Records to use:
--------------------------------

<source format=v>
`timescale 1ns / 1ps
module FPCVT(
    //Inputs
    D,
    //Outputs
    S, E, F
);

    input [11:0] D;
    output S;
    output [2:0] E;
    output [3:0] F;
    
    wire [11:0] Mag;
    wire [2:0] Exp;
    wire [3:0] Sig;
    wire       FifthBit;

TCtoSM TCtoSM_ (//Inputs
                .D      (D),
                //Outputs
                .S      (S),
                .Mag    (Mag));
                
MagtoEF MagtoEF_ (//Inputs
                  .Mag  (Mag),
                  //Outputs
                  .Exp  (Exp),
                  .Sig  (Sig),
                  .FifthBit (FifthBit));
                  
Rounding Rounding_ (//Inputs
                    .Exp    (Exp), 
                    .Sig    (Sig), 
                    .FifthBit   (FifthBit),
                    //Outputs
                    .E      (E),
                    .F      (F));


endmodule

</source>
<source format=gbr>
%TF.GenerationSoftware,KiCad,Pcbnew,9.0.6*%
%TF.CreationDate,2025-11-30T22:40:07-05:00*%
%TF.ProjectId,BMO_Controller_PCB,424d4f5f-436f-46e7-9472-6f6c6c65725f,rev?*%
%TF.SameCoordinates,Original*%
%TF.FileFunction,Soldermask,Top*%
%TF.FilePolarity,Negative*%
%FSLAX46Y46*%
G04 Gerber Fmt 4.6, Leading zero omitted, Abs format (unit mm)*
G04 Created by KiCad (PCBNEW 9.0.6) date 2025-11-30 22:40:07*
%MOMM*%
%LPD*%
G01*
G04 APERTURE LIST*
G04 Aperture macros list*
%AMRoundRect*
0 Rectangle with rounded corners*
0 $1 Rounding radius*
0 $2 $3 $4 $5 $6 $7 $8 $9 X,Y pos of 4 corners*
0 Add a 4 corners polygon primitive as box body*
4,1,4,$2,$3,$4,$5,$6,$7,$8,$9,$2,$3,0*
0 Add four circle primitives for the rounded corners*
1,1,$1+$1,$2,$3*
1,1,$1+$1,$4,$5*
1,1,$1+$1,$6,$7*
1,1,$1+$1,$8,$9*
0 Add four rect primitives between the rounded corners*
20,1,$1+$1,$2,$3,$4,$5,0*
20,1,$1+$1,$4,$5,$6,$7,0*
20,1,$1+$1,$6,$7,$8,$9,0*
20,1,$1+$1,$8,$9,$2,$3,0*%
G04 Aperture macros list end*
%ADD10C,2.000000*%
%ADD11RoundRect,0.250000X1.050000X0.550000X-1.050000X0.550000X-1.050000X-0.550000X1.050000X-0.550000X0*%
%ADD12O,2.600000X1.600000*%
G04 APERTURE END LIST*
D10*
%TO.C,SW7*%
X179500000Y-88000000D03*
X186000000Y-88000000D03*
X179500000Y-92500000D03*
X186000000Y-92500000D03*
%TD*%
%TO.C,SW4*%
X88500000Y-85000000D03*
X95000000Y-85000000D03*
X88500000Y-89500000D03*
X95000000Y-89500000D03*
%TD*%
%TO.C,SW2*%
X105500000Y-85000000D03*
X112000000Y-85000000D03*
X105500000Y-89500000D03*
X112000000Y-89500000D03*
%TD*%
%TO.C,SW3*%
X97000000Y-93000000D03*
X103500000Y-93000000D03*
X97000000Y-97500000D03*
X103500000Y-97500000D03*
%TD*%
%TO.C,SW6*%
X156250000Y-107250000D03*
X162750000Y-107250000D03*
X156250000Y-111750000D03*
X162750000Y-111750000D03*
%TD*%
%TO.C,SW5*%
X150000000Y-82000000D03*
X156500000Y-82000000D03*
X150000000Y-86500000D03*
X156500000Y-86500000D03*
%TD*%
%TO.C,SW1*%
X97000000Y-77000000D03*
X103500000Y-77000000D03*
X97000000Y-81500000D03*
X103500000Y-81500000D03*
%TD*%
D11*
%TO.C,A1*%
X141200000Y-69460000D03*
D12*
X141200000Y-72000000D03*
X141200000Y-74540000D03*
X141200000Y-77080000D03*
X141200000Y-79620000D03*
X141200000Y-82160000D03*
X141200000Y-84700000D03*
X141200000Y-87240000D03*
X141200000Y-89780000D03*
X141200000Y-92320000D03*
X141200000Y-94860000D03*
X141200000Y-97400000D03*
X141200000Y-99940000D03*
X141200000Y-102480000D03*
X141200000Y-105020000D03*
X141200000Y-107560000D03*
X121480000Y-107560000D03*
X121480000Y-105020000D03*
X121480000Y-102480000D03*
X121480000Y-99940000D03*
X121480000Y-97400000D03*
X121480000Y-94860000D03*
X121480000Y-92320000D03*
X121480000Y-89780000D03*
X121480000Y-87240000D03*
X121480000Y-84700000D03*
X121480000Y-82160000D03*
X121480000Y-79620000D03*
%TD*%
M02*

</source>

--------------------------------

Brief: The material is to be output in full, exactly as it stands.

Solution to the exercise:
<source format=v>
`timescale 1ns / 1ps
module FPCVT(
    //Inputs
    D,
    //Outputs
    S, E, F
);

    input [11:0] D;
    output S;
    output [2:0] E;
    output [3:0] F;
    
    wire [11:0] Mag;
    wire [2:0] Exp;
    wire [3:0] Sig;
    wire       FifthBit;

TCtoSM TCtoSM_ (//Inputs
                .D      (D),
                //Outputs
                .S      (S),
                .Mag    (Mag));
                
MagtoEF MagtoEF_ (//Inputs
                  .Mag  (Mag),
                  //Outputs
                  .Exp  (Exp),
                  .Sig  (Sig),
                  .FifthBit (FifthBit));
                  
Rounding Rounding_ (//Inputs
                    .Exp    (Exp), 
                    .Sig    (Sig), 
                    .FifthBit   (FifthBit),
                    //Outputs
                    .E      (E),
                    .F      (F));


endmodule

</source>
<source format=gbr>
%TF.GenerationSoftware,KiCad,Pcbnew,9.0.6*%
%TF.CreationDate,2025-11-30T22:40:07-05:00*%
%TF.ProjectId,BMO_Controller_PCB,424d4f5f-436f-46e7-9472-6f6c6c65725f,rev?*%
%TF.SameCoordinates,Original*%
%TF.FileFunction,Soldermask,Top*%
%TF.FilePolarity,Negative*%
%FSLAX46Y46*%
G04 Gerber Fmt 4.6, Leading zero omitted, Abs format (unit mm)*
G04 Created by KiCad (PCBNEW 9.0.6) date 2025-11-30 22:40:07*
%MOMM*%
%LPD*%
G01*
G04 APERTURE LIST*
G04 Aperture macros list*
%AMRoundRect*
0 Rectangle with rounded corners*
0 $1 Rounding radius*
0 $2 $3 $4 $5 $6 $7 $8 $9 X,Y pos of 4 corners*
0 Add a 4 corners polygon primitive as box body*
4,1,4,$2,$3,$4,$5,$6,$7,$8,$9,$2,$3,0*
0 Add four circle primitives for the rounded corners*
1,1,$1+$1,$2,$3*
1,1,$1+$1,$4,$5*
1,1,$1+$1,$6,$7*
1,1,$1+$1,$8,$9*
0 Add four rect primitives between the rounded corners*
20,1,$1+$1,$2,$3,$4,$5,0*
20,1,$1+$1,$4,$5,$6,$7,0*
20,1,$1+$1,$6,$7,$8,$9,0*
20,1,$1+$1,$8,$9,$2,$3,0*%
G04 Aperture macros list end*
%ADD10C,2.000000*%
%ADD11RoundRect,0.250000X1.050000X0.550000X-1.050000X0.550000X-1.050000X-0.550000X1.050000X-0.550000X0*%
%ADD12O,2.600000X1.600000*%
G04 APERTURE END LIST*
D10*
%TO.C,SW7*%
X179500000Y-88000000D03*
X186000000Y-88000000D03*
X179500000Y-92500000D03*
X186000000Y-92500000D03*
%TD*%
%TO.C,SW4*%
X88500000Y-85000000D03*
X95000000Y-85000000D03*
X88500000Y-89500000D03*
X95000000Y-89500000D03*
%TD*%
%TO.C,SW2*%
X105500000Y-85000000D03*
X112000000Y-85000000D03*
X105500000Y-89500000D03*
X112000000Y-89500000D03*
%TD*%
%TO.C,SW3*%
X97000000Y-93000000D03*
X103500000Y-93000000D03*
X97000000Y-97500000D03*
X103500000Y-97500000D03*
%TD*%
%TO.C,SW6*%
X156250000Y-107250000D03*
X162750000Y-107250000D03*
X156250000Y-111750000D03*
X162750000Y-111750000D03*
%TD*%
%TO.C,SW5*%
X150000000Y-82000000D03*
X156500000Y-82000000D03*
X150000000Y-86500000D03*
X156500000Y-86500000D03*
%TD*%
%TO.C,SW1*%
X97000000Y-77000000D03*
X103500000Y-77000000D03*
X97000000Y-81500000D03*
X103500000Y-81500000D03*
%TD*%
D11*
%TO.C,A1*%
X141200000Y-69460000D03*
D12*
X141200000Y-72000000D03*
X141200000Y-74540000D03*
X141200000Y-77080000D03*
X141200000Y-79620000D03*
X141200000Y-82160000D03*
X141200000Y-84700000D03*
X141200000Y-87240000D03*
X141200000Y-89780000D03*
X141200000Y-92320000D03*
X141200000Y-94860000D03*
X141200000Y-97400000D03*
X141200000Y-99940000D03*
X141200000Y-102480000D03*
X141200000Y-105020000D03*
X141200000Y-107560000D03*
X121480000Y-107560000D03*
X121480000Y-105020000D03*
X121480000Y-102480000D03*
X121480000Y-99940000D03*
X121480000Y-97400000D03*
X121480000Y-94860000D03*
X121480000Y-92320000D03*
X121480000Y-89780000D03*
X121480000Y-87240000D03*
X121480000Y-84700000D03*
X121480000Y-82160000D03*
X121480000Y-79620000D03*
%TD*%
M02*

</source>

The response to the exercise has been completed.